[[ The input, beginning ]]

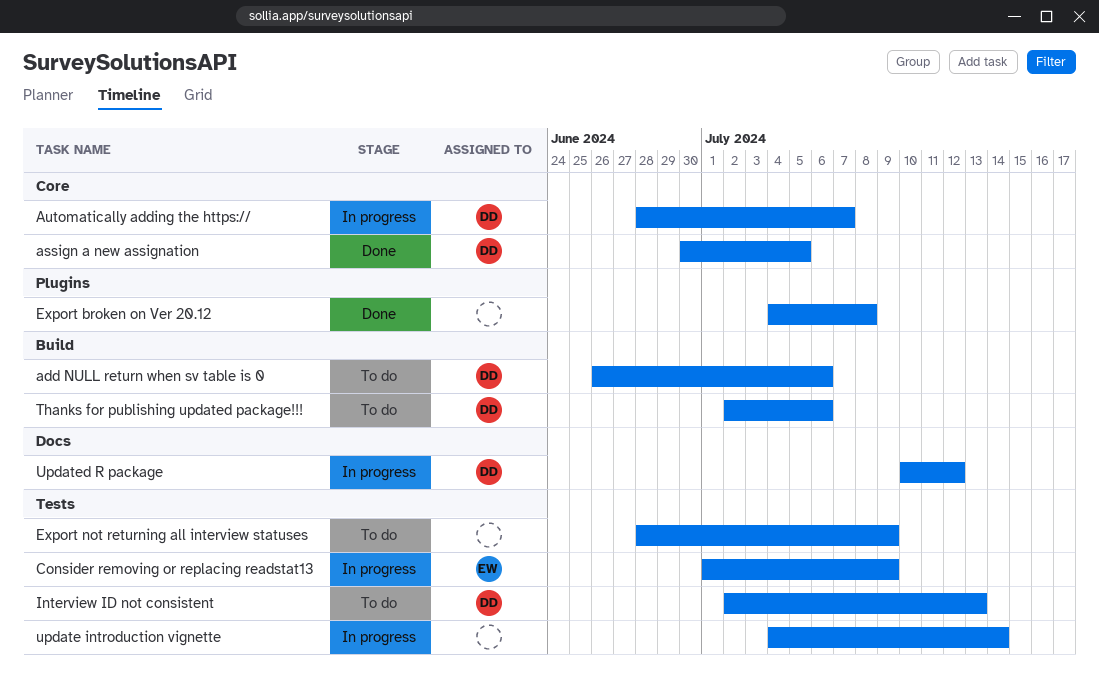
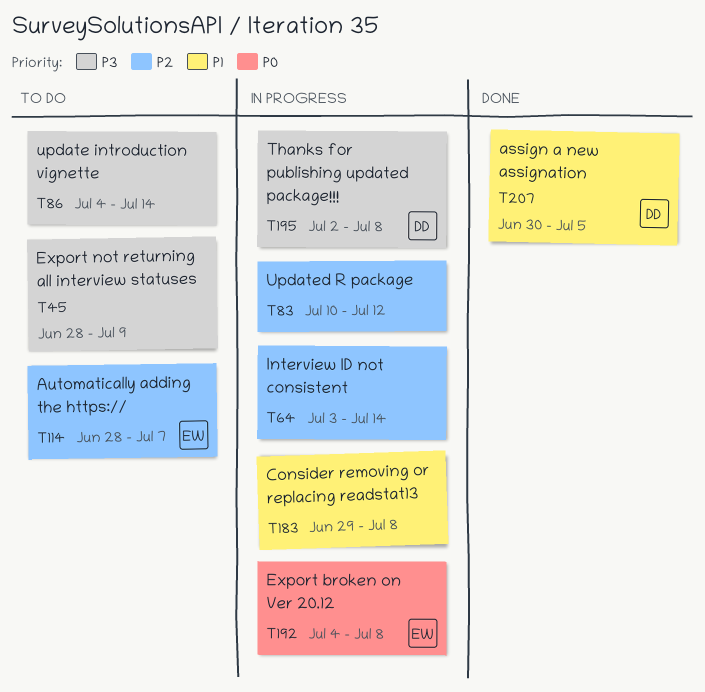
add NULL return when sv table is 0: present -> none
Automatically adding the https://, status: In progress -> To do
Automatically adding the https://, owner: DD -> EW
Consider removing or replacing readstat13, owner: EW -> none
Consider removing or replacing readstat13, start: Jul 1 -> Jun 29
Consider removing or replacing readstat13, due: Jul 9 -> Jul 8
Export broken on Ver 20.12, status: Done -> In progress
Export broken on Ver 20.12, owner: none -> EW
Interview ID not consistent, status: To do -> In progress
Interview ID not consistent, owner: DD -> none
Interview ID not consistent, start: Jul 2 -> Jul 3
Interview ID not consistent, due: Jul 13 -> Jul 14
Thanks for publishing updated package!!!, status: To do -> In progress
Thanks for publishing updated package!!!, due: Jul 6 -> Jul 8
update introduction vignette, status: In progress -> To do
Updated R package, owner: DD -> none

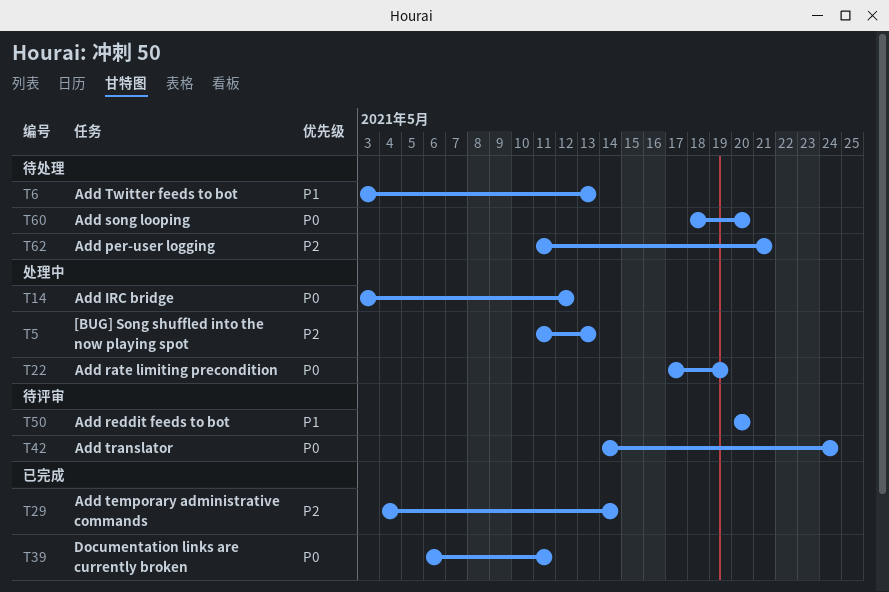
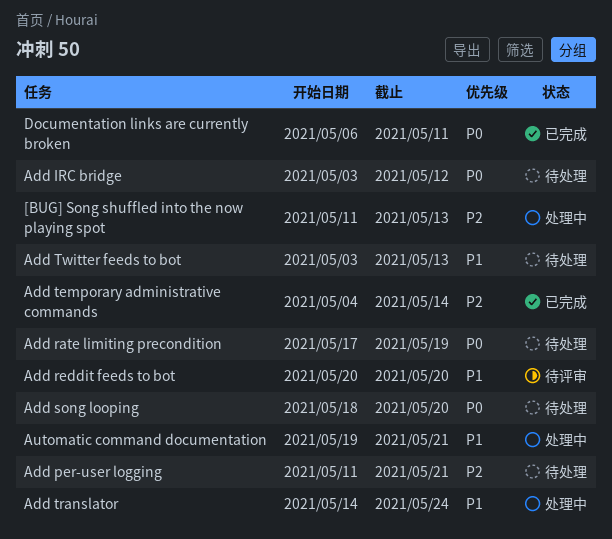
Add IRC bridge, status: 处理中 -> 待处理
Add rate limiting precondition, status: 处理中 -> 待处理
Add translator, status: 待评审 -> 处理中
Add translator, priority: P0 -> P1
Automatic command documentation: none -> present

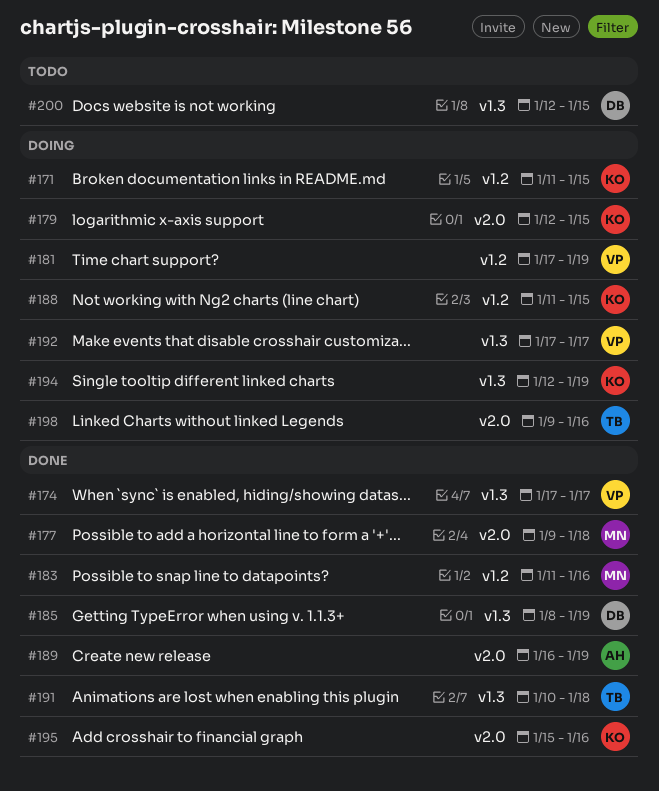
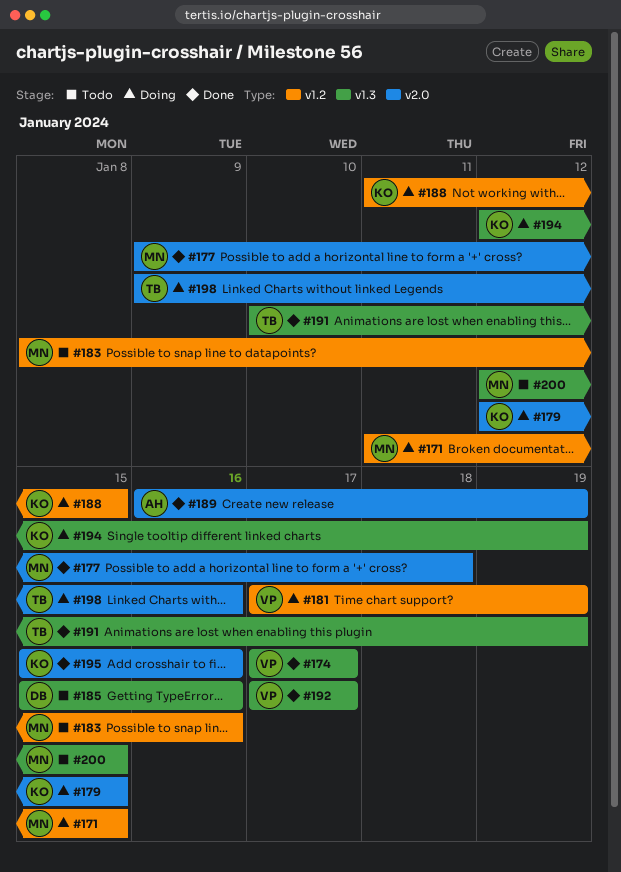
#171, owner: KO -> MN
#183, status: Done -> Todo
#183, start: Jan 11 -> Jan 8
#185, status: Done -> Todo
#185, start: Jan 8 -> Jan 15
#185, due: Jan 19 -> Jan 16
#191, due: Jan 18 -> Jan 19
#192, status: Doing -> Done
#200, owner: DB -> MN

[[ The input, end ]]

Your goal = Which of the lines above carry the string "replacing"? Copy every one.

Result below =
Consider removing or replacing readstat13, owner: EW -> none
Consider removing or replacing readstat13, start: Jul 1 -> Jun 29
Consider removing or replacing readstat13, due: Jul 9 -> Jul 8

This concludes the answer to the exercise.